Abel, tell us about your dog, Chico.
Abel: Anyone who knows me knows Chico. My dog is my best friend and he’s an absolute savage. I do anything to give him the best life he could possibly have. I love him so much.
Which artist do each of you most dream of collaborating with, and why?
Abel: Top three — Omar Apollo, Reik and Tainy. Not in any specific order, but Tainy is a legend. He’s done and is still doing so much for the Latino community and for the community of producers. He’s breaking so many barriers as a producer, and to me he’s going down as the best Latino producer of all time. Look up his credits!
Reik is very important to my childhood, and also some legends to the Mexican culture. Leyendas. Last but not least, Omar Apollo because he’s dope af. Some of my favorite songs are Apollo songs, and he brings a different mood into my life. He’s an inspiration. This man was born and raised in Indiana, so anything is possible. I have a feeling I’m gonna meet him somehow.
AM: I can sit here all day and name far too many artists, but the one that especially comes to mind is Juanes. Whether it’s “La Camisa Negra,” “Es Por Ti,” or “Para Tu Amor,” his music never fails to inspire me. As much as I love — and have taken part of — the heavily-produced reggaeton and dancehall vibes that are taking over today’s Latin music industry, Juanes offers a more live-sounding vibe with organic instrumentation that I think is sort of missing right now. Plus, my oldest brother, Raul, used to play his music all the time growing up, so to collaborate with him would be this full-circle moment that I hope will come true one day.
What’s one lesson you have learned from experiences as musicians that you wish you knew when you first started out?
Abel: I don’t have a definite answer to this one because I’m always thinking, “I should have done that,” or, “I should do this instead.” But that’s okay, because I’m learning new things everyday and that just lets me know in which ways I’m improving.
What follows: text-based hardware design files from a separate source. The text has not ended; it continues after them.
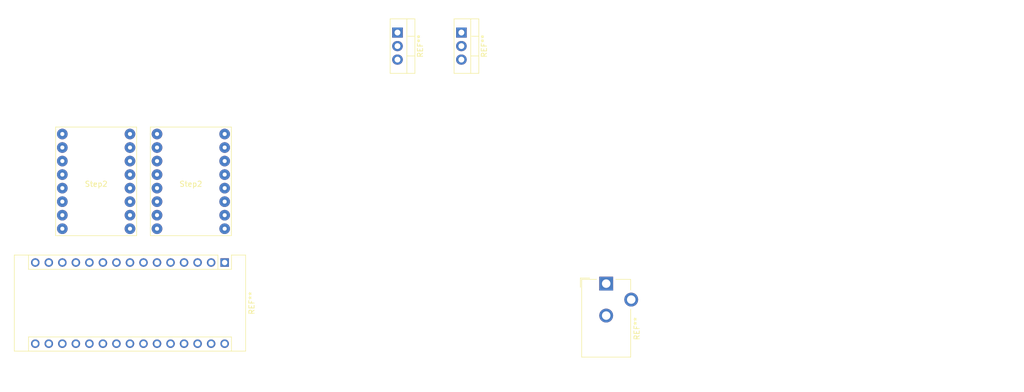
<source format=kicad_pcb>
(kicad_pcb (version 20211014) (generator pcbnew)

  (general
    (thickness 1.6)
  )

  (paper "A4")
  (layers
    (0 "F.Cu" signal)
    (31 "B.Cu" signal)
    (32 "B.Adhes" user "B.Adhesive")
    (33 "F.Adhes" user "F.Adhesive")
    (34 "B.Paste" user)
    (35 "F.Paste" user)
    (36 "B.SilkS" user "B.Silkscreen")
    (37 "F.SilkS" user "F.Silkscreen")
    (38 "B.Mask" user)
    (39 "F.Mask" user)
    (40 "Dwgs.User" user "User.Drawings")
    (41 "Cmts.User" user "User.Comments")
    (42 "Eco1.User" user "User.Eco1")
    (43 "Eco2.User" user "User.Eco2")
    (44 "Edge.Cuts" user)
    (45 "Margin" user)
    (46 "B.CrtYd" user "B.Courtyard")
    (47 "F.CrtYd" user "F.Courtyard")
    (48 "B.Fab" user)
    (49 "F.Fab" user)
  )

  (setup
    (pad_to_mask_clearance 0)
    (pcbplotparams
      (layerselection 0x00010fc_ffffffff)
      (disableapertmacros false)
      (usegerberextensions false)
      (usegerberattributes true)
      (usegerberadvancedattributes true)
      (creategerberjobfile true)
      (svguseinch false)
      (svgprecision 6)
      (excludeedgelayer true)
      (plotframeref false)
      (viasonmask false)
      (mode 1)
      (useauxorigin false)
      (hpglpennumber 1)
      (hpglpenspeed 20)
      (hpglpendiameter 15.000000)
      (dxfpolygonmode true)
      (dxfimperialunits true)
      (dxfusepcbnewfont true)
      (psnegative false)
      (psa4output false)
      (plotreference true)
      (plotvalue true)
      (plotinvisibletext false)
      (sketchpadsonfab false)
      (subtractmaskfromsilk false)
      (outputformat 1)
      (mirror false)
      (drillshape 1)
      (scaleselection 1)
      (outputdirectory "")
    )
  )

  (net 0 "")

  (footprint "Module:Arduino_Nano" (layer "F.Cu") (at 115.57 109.22 -90))

  (footprint "StepDriver" (layer "F.Cu") (at 109.22 93.98))

  (footprint "StepDriver" (layer "F.Cu") (at 91.44 93.98))

  (footprint "Connector_BarrelJack:BarrelJack_CUI_PJ-102AH_Horizontal" (layer "F.Cu") (at 187.21 113.18))

  (footprint "Package_TO_SOT_THT:TO-220-3_Vertical" (layer "F.Cu") (at 160.02 66.04 -90))

  (footprint "Package_TO_SOT_THT:TO-220-3_Vertical" (layer "F.Cu") (at 148.02 66.04 -90))

  (gr_line (start 73.68 60) (end 213.68 60) (layer "Dwgs.User") (width 0.15) (tstamp 00000000-0000-0000-0000-00005fd06335))
  (gr_line (start 265.59 109.22) (end 265.59 130.22) (layer "Dwgs.User") (width 0.15) (tstamp 00000000-0000-0000-0000-00005fd154b7))
  (gr_line (start 73.68 130) (end 73.68 60) (layer "Dwgs.User") (width 0.15) (tstamp 00000000-0000-0000-0000-00005fd162d5))
  (gr_line (start 213.68 60) (end 213.68 130) (layer "Dwgs.User") (width 0.15) (tstamp 088f77ba-fca9-42b3-876e-a6937267f957))
  (gr_line (start 222.09 130.22) (end 265.59 130.22) (layer "Dwgs.User") (width 0.15) (tstamp 71989e06-8659-4605-b2da-4f729cc41263))
  (gr_line (start 222.09 109.22) (end 265.59 109.22) (layer "Dwgs.User") (width 0.15) (tstamp c49d23ab-146d-4089-864f-2d22b5b414b9))
  (gr_line (start 222.09 130.22) (end 222.09 109.22) (layer "Dwgs.User") (width 0.15) (tstamp c7af8405-da2e-4a34-b9b8-518f342f8995))
  (gr_line (start 213.68 130) (end 73.68 130) (layer "Dwgs.User") (width 0.15) (tstamp f66398f1-1ae7-4d4d-939f-958c174c6bce))

)

</source>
AM: I used to want to do everything by myself. From the production, writing, recording — all of it. Let go of that ego and pride and collaborate with other musicians. Your music will be better because of it, you learn new things and you make great friends along the way. There are of course moments where you will make a song on your own, and that’s okay! But I truly believe music was meant to be a collaborative art, and it’s when I do it that I create the best music and have the most fun.
What should your fans expect from each of you in the future?
AM: 2021 felt to me like the music industry was dipping its toe back into the water after the lockdown that happened in 2020. As much as I did release music and perform at several shows this year, I really want next year to be more about engaging with our audience in a more personal way. The easy answer is you can expect for us to drop more music, but that’s just the first step in what should be a more fun and engaging celebration.
I want to release projects, have release and listening parties for said projects, create merch, throw our own shows and so much more. I really feel a sense of community being created here in Chicago in regard to the music scene, and I want to contribute in more ways than just releasing music. I’m very excited for what’s to come!
Abel: Always new music. That’s something you should always expect from us. One thing that I’m really excited about is for people to listen to the different genres I’ve been experimenting with. I’ve been asked so many times, “Why did you choose to be a reggaetonero?” That question always gets me because I don’t only make reggaeton. Reggaeton comes very natural to me, and it’s my comfort zone, and I’ve only released reggaeton songs, but I’ve got so much other stuff that I’m ready to put out. As of lately, experimenting with other genres is what’s been making me happy, and it’s turning out to be some of my favorite work. So I’m excited for you all to hear what’s next.